Positional encodings, a choir of sinusoids.

Attention is permutation-invariant. Shuffle the tokens and the math is unchanged — which is a disaster for language, where order is meaning. The Transformer fixes this by adding a pattern to every token embedding that depends only on its position.

Each position pos gets a d_model-dimensional vector whose even entries are sines and odd entries are cosines — each at a different frequency:

PE(pos, 2i) = sin(pos / 10000^2i/d)
PE(pos, 2i+1) = cos(pos / 10000^2i/d)

The pattern

Below, rows are positions (0…31), columns are dimensions (0…63). Low-index columns oscillate fast; high-index columns drift slow. Together they give every position a unique fingerprint — and, crucially, one that encodes relative distance in a linearly recoverable way.
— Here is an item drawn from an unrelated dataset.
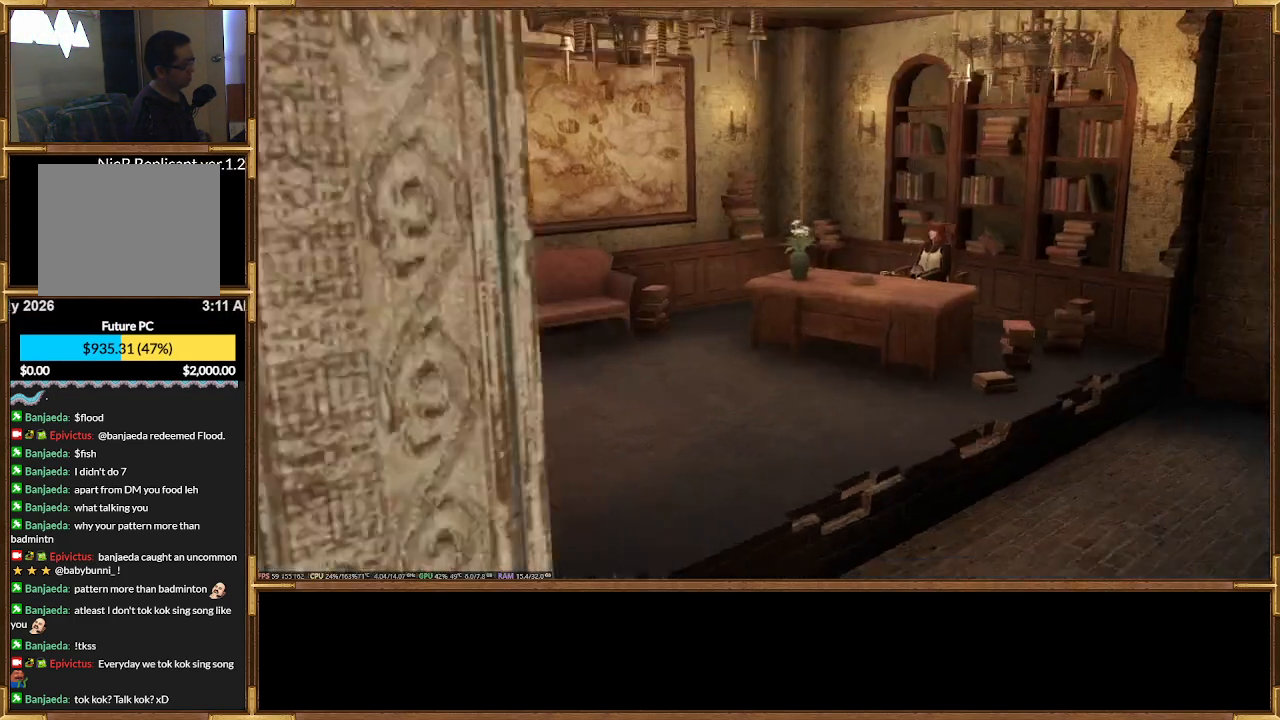
{"dt_ms": 500, "buttons": [], "events": []}
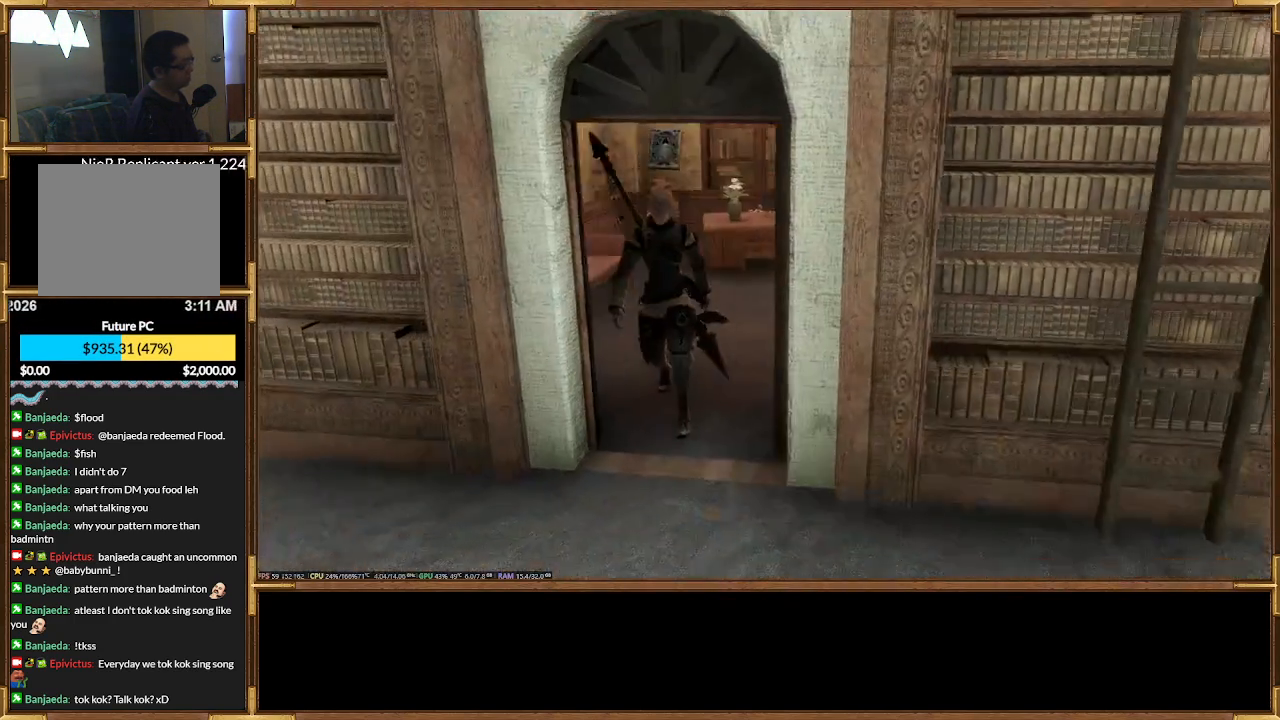
{"dt_ms": 500, "buttons": [], "events": []}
Figure 6 · sinusoidal positional encoding

d_model 64

sequence length 32

← dim 0 (fast) dim d/2 (medium) dim d-1 (slow) →

Trace one dimension

dimension i 2

Fig 6 — the encoding is added to the token embedding before attention. The network can learn to attend by position ("look two tokens back") because relative offsets are linear in this basis.

One sentence to remember — the Transformer doesn't know what "first" means, so we tell it — in a basis of sinusoids.